滅多に使われることがないためだいぶ荒れてしまっていたが、ここ最近は、少しずつ掃除が進んでいる。
数日前にこの城から旅立っていったお姫様(※♂)が、暇潰しを兼ねて荷物の整理を手伝ってくれたおかげである。
しかし掃除が進んでいるとはいえ地下牢なので、そこへと続く石造りの廊下も、暗くて湿っぽく、不気味ですらある。
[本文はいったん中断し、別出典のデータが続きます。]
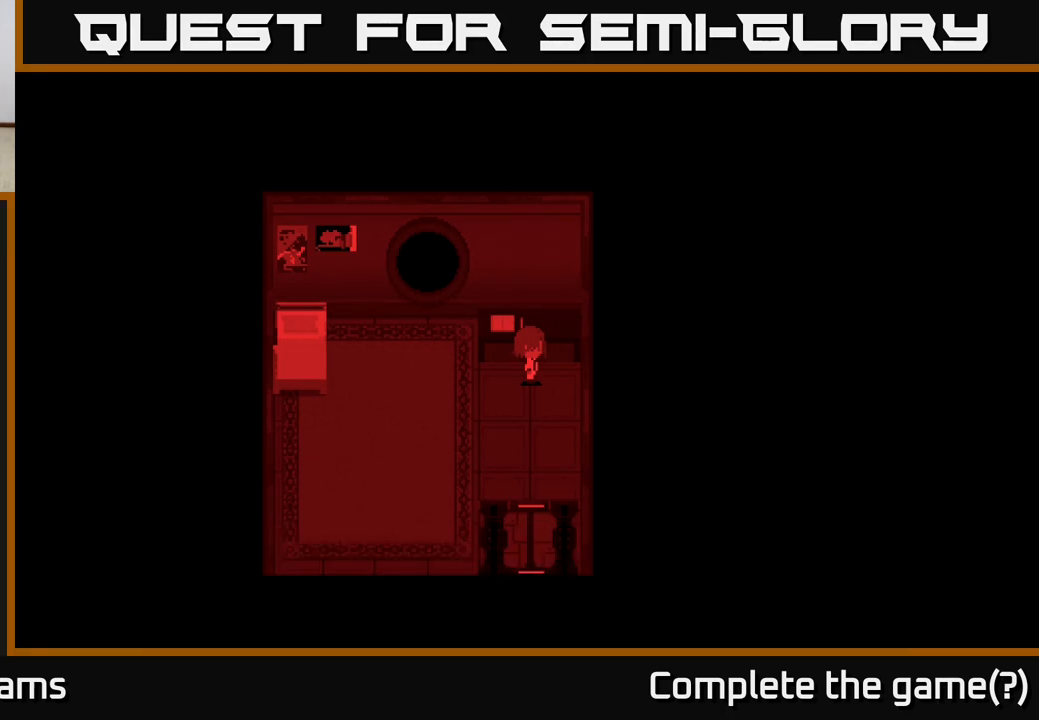
Gameplay with a controller (Xbox layout); each line is a JSON object with the inputs held at the frame after it. "events" lists button and stick changes between this image and that frame as [ms after this image, input, new state], when the widget could be followed in between.
{"buttons": [], "left_stick": "down", "right_stick": "center", "events": []}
壁にぽつぽつと松明が炊かれているだけだが、少し前まではこれさえなかったのだ。
「ふんふふーんふーん、今日ももーりもーりあっさごっはんー」
そんな廊下を、一人の少女が楽しげに歌を歌いながら歩いている。
彼女の名前はカリーノ。
この国の城に勤めるメイドの一人だ。
少し前まではただのメイドだったのだが、一週間ほど前にメイド長に就任した。
自分の先輩であるエイリーが、お姫様の護衛のために旅立ってしまったため、その代わりを勤めている。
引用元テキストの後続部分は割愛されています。